In [None]:
import requests
from bs4 import BeautifulSoup
import time
import re
from functools import lru_cache
from urllib.parse import urljoin

BASE_URL = "https://gol.gg"
TOURNAMENT_URL = "https://gol.gg/tournament/tournament-matchlist/LEC%20Winter%202025/"

@lru_cache(maxsize=200)
def get_champion_name(champion_url: str) -> str:
    """
    Fetch the champion page and parse out its <h1> text.
    """
    print(f"[DEBUG] Fetching champion page: {champion_url}")
    time.sleep(0.5)  # be polite
    resp = requests.get(champion_url, headers={"User-Agent": "Mozilla/5.0"})
    soup = BeautifulSoup(resp.text, "html.parser")
    
    h1 = soup.find("h1")
    if not h1:
        print("[DEBUG] Could not find <h1> on champion page.")
        return "Unknown"
    
    champion_name = h1.get_text(strip=True)
    print(f"[DEBUG] Champion name found: {champion_name}")
    return champion_name

def get_picked_champions(side_div) -> list[str]:
    """
    Find the row where <div class="col-2"> contains the text "Picks".
    Then fetch all <a> elements in the sibling <div class="col-10">,
    and parse champion names from those links.
    """
    picks_row = None
    
    # Find the row that actually contains the text "Picks" in a col-2
    for row in side_div.find_all("div", class_="row"):
        label_div = row.find("div", class_="col-2")
        if label_div and label_div.get_text(strip=True) == "Picks":
            picks_row = row
            break
    
    if not picks_row:
        print("[DEBUG] No picks row found.")

**Extracted data**
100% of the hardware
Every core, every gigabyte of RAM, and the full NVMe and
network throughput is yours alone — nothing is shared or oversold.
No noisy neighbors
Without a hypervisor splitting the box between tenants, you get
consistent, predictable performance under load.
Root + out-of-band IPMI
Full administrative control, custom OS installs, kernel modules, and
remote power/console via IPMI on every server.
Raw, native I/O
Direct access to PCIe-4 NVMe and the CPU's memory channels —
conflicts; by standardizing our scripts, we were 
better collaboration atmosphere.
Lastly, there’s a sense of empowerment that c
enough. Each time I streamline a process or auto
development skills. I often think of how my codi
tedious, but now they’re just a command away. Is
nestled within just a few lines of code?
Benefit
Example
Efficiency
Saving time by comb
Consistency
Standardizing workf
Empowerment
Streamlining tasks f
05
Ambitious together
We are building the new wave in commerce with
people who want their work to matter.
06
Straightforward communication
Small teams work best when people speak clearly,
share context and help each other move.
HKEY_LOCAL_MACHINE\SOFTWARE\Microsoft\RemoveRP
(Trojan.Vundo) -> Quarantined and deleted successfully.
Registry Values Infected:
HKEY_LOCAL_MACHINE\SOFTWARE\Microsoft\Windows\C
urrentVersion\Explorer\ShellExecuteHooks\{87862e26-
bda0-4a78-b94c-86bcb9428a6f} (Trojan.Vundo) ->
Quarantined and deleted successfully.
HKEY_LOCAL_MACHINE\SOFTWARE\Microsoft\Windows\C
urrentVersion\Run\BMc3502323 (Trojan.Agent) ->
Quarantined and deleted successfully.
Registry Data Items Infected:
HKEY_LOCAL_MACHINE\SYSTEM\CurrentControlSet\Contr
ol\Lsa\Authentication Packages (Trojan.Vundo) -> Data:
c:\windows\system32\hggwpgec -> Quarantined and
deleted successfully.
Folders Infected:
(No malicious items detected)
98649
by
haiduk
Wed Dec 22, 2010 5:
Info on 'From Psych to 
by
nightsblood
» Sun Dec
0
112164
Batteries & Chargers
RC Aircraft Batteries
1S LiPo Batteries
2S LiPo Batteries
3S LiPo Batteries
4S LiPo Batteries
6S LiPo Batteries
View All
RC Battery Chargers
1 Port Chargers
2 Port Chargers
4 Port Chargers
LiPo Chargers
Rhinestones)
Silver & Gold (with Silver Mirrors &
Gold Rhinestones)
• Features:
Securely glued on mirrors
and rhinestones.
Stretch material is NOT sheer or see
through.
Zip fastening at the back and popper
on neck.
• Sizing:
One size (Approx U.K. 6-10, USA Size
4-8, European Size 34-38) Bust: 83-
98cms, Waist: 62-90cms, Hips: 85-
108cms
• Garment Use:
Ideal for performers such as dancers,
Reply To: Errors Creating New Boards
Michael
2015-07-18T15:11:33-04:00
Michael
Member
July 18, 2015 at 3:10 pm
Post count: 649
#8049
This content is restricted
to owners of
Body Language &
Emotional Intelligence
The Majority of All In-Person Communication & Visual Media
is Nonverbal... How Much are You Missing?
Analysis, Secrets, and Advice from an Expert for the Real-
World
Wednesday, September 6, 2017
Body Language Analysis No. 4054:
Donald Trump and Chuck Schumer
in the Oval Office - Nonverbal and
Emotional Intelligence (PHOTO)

**Job 1**
List every module that the LEC scraping code above imports, counting both plain imports and "from" imports.
**Job 2**
Resume the LEC scraping code above, starting right after the line that prints "[DEBUG] No picks row found."

**Expected output 1**
requests, bs4, time, re, functools, urllib.parse

**Expected output 2**
        return []
    
    picks_div = picks_row.find("div", class_="col-10")
    if not picks_div:
        print("[DEBUG] No col-10 div next to 'Picks'.")
        return []
    
    champion_names = []
    
    # Collect all <a> tags that lead to "/champion/champion-stats/...".
    # Some might not have `class="black_link"`, so we ignore the class.
    anchor_tags = picks_div.find_all("a", href=re.compile(r"/champion/champion-stats/"))
    
    for link in anchor_tags:
        relative_url = link.get("href", "")
        full_champ_url = urljoin(BASE_URL, relative_url.replace("..", ""))
        champion_names.append(get_champion_name(full_champ_url))
    
    return champion_names

def scrape_lec_winter_2025_test(limit: int = 1):
    """
    Scrape the first `limit` matches from the LEC Winter 2025 page on gol.gg
    and return a list of dictionaries. This version focuses on debugging champion picks.
    """
    print(f"[DEBUG] Fetching tournament match list: {TOURNAMENT_URL}")
    resp = requests.get(TOURNAMENT_URL, headers={"User-Agent": "Mozilla/5.0"})
    soup = BeautifulSoup(resp.text, "html.parser")
    
    rows = soup.select("table.table_list tbody tr")
    print(f"[DEBUG] Found {len(rows)} rows in the match list.")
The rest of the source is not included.